**** RECORDS FOR THIS EXERCISE

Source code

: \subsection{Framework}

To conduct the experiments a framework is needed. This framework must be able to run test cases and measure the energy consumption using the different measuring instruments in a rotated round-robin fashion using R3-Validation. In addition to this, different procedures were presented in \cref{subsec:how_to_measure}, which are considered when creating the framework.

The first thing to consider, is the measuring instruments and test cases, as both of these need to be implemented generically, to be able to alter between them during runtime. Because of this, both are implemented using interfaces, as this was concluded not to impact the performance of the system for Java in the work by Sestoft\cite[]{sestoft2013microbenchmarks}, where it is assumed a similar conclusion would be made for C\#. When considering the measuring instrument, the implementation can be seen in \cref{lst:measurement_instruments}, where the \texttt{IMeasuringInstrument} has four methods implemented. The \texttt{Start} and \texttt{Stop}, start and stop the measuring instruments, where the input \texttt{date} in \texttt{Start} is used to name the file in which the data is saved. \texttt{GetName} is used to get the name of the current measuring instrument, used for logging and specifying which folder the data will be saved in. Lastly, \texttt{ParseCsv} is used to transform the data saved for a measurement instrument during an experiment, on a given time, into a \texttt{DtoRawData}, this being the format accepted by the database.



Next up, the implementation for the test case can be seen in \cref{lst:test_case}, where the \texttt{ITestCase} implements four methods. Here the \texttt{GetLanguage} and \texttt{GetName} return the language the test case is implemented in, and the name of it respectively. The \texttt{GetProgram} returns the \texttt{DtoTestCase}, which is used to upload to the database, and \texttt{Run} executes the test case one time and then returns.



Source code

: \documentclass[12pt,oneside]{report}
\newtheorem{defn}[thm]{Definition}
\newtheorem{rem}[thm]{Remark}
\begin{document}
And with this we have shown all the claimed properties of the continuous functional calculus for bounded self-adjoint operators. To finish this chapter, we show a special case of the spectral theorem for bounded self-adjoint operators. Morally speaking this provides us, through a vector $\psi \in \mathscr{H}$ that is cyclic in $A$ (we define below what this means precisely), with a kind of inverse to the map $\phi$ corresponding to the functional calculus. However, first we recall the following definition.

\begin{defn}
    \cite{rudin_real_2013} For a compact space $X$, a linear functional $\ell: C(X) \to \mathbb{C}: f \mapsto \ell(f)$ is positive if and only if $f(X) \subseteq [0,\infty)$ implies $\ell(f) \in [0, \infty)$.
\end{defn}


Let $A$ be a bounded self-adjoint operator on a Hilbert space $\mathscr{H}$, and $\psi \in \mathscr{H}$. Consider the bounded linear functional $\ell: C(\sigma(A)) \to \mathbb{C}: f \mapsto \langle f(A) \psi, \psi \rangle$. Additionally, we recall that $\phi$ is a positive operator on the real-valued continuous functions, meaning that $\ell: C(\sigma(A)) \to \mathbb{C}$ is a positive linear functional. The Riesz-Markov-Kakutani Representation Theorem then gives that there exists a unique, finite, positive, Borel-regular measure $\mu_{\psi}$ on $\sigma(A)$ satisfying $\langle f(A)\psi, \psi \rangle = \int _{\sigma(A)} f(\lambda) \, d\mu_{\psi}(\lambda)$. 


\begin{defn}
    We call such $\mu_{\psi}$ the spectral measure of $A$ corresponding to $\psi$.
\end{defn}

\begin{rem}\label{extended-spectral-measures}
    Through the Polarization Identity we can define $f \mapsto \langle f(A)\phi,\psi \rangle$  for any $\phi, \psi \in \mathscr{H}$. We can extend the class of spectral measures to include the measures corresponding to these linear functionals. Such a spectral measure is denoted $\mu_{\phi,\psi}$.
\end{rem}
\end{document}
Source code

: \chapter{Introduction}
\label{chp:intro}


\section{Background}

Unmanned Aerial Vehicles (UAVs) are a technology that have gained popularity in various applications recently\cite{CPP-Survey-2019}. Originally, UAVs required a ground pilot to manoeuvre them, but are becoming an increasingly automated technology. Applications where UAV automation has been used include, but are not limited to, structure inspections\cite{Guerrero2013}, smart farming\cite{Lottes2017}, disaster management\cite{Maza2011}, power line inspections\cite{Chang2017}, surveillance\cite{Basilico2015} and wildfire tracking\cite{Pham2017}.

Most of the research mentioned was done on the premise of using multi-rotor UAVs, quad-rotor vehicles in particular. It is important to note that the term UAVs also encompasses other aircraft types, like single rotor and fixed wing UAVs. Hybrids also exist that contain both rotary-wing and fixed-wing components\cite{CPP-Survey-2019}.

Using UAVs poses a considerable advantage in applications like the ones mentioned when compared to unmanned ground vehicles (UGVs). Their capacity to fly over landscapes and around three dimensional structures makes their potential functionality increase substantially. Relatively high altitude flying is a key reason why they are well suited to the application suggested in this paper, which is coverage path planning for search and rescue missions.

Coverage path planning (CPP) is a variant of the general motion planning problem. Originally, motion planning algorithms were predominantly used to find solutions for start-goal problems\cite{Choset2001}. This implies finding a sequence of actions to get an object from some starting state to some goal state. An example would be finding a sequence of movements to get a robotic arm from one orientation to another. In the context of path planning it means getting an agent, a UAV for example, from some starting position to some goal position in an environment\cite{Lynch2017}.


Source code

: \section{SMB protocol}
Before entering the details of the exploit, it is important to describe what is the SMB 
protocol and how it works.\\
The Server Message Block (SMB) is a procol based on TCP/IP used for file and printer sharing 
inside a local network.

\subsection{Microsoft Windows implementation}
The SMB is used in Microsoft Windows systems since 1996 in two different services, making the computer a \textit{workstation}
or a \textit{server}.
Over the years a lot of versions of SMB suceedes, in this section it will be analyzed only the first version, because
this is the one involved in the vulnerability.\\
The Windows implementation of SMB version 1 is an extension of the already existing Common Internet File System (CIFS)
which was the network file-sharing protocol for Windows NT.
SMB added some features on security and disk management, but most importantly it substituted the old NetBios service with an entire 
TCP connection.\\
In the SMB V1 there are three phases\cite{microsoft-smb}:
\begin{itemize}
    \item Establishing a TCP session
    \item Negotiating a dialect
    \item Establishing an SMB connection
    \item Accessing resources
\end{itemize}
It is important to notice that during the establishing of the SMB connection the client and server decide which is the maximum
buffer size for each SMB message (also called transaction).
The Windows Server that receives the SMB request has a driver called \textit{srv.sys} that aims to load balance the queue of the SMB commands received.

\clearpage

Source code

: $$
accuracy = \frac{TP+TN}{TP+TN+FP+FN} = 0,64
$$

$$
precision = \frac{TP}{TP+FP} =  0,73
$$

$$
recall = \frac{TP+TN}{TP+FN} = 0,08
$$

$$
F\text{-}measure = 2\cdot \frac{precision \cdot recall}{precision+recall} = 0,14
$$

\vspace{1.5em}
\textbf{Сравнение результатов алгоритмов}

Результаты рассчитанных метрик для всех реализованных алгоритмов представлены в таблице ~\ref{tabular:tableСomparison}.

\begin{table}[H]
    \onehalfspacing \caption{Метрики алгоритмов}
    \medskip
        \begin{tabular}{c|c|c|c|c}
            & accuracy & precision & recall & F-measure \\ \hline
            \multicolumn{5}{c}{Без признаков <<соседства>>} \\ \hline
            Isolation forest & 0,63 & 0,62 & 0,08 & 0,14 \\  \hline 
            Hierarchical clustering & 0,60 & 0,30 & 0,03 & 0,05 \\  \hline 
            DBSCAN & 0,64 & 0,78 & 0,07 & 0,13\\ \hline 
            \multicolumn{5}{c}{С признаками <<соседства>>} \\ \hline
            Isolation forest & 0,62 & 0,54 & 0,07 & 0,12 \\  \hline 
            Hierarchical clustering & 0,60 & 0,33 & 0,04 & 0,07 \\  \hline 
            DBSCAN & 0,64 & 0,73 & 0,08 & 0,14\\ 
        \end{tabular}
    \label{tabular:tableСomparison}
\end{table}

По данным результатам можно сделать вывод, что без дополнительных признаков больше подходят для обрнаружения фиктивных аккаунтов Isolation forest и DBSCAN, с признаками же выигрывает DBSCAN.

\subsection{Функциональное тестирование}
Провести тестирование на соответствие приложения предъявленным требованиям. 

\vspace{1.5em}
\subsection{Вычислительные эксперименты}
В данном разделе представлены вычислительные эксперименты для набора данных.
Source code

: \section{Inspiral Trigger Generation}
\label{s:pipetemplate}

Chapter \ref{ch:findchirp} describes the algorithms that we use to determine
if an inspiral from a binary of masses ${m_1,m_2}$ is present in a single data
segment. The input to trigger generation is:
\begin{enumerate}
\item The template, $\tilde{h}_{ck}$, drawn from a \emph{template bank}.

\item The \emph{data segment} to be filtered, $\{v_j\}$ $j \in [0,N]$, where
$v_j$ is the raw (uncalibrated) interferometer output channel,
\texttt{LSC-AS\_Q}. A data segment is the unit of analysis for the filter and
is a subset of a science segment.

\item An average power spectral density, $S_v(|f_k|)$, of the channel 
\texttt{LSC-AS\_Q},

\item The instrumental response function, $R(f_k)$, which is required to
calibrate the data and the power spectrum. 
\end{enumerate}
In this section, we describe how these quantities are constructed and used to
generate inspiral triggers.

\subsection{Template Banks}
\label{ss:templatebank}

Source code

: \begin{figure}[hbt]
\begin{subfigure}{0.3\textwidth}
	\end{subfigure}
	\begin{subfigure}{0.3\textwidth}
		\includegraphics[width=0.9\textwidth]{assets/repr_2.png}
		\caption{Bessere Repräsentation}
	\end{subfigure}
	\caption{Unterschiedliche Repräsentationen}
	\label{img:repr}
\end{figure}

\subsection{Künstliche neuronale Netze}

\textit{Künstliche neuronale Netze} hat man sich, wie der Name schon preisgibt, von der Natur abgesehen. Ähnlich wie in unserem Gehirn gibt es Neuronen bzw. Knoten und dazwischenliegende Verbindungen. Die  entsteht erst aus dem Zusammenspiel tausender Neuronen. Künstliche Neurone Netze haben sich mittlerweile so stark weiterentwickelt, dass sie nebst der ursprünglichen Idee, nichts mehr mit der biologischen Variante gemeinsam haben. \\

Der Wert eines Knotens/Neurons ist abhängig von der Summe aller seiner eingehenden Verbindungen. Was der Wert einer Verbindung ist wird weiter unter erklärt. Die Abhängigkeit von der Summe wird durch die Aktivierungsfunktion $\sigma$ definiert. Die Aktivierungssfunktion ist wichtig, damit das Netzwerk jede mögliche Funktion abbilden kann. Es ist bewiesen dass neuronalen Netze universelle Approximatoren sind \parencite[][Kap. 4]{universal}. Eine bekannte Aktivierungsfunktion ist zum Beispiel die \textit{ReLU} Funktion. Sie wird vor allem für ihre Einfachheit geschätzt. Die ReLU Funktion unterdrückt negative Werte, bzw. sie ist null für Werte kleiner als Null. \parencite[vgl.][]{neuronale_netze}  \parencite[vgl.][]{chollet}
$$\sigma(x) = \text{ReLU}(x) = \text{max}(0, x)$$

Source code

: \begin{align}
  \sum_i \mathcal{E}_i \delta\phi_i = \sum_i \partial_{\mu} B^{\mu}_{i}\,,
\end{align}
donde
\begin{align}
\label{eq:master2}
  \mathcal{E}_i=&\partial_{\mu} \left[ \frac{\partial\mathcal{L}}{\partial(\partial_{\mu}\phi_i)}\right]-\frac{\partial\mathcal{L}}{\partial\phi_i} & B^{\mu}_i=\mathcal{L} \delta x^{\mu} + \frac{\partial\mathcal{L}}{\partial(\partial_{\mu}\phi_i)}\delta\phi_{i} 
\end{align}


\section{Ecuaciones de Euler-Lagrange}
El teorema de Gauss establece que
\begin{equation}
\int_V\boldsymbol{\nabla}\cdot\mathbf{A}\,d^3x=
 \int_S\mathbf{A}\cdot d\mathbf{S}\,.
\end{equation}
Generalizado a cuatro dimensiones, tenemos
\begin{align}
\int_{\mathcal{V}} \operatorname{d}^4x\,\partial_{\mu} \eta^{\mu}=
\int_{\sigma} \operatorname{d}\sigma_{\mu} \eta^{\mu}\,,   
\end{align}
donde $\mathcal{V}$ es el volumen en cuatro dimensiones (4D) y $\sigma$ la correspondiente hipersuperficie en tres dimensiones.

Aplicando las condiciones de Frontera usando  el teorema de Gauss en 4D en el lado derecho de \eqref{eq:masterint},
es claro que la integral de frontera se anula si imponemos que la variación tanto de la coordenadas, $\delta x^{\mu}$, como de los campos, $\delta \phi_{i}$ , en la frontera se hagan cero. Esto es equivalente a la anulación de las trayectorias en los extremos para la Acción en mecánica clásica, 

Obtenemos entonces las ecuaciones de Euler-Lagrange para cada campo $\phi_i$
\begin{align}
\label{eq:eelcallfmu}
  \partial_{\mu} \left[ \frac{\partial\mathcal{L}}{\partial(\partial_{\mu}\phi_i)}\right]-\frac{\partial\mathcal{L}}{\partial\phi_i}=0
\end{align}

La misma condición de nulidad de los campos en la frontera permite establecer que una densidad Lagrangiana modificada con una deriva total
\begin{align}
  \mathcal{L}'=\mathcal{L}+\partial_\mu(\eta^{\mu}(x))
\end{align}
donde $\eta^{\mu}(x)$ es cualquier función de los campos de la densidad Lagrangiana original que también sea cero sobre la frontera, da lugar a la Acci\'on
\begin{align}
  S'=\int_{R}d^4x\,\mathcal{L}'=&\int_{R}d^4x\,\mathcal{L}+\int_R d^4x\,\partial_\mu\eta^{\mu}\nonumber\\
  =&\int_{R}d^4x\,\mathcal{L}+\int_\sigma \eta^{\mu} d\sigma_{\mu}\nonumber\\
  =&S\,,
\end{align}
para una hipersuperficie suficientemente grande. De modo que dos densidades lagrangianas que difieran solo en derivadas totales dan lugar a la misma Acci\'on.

********

__PROBLEM TO WORK ON__
The line above containing "The Server Message", the line containing "SMB added some", and every line between them are to be transcribed exactly; no other line is wanted.

__RESULT OF THIS TASK__
The Server Message Block (SMB) is a procol based on TCP/IP used for file and printer sharing 
inside a local network.

\subsection{Microsoft Windows implementation}
The SMB is used in Microsoft Windows systems since 1996 in two different services, making the computer a \textit{workstation}
or a \textit{server}.
Over the years a lot of versions of SMB suceedes, in this section it will be analyzed only the first version, because
this is the one involved in the vulnerability.\\
The Windows implementation of SMB version 1 is an extension of the already existing Common Internet File System (CIFS)
which was the network file-sharing protocol for Windows NT.
SMB added some features on security and disk management, but most importantly it substituted the old NetBios service with an entire 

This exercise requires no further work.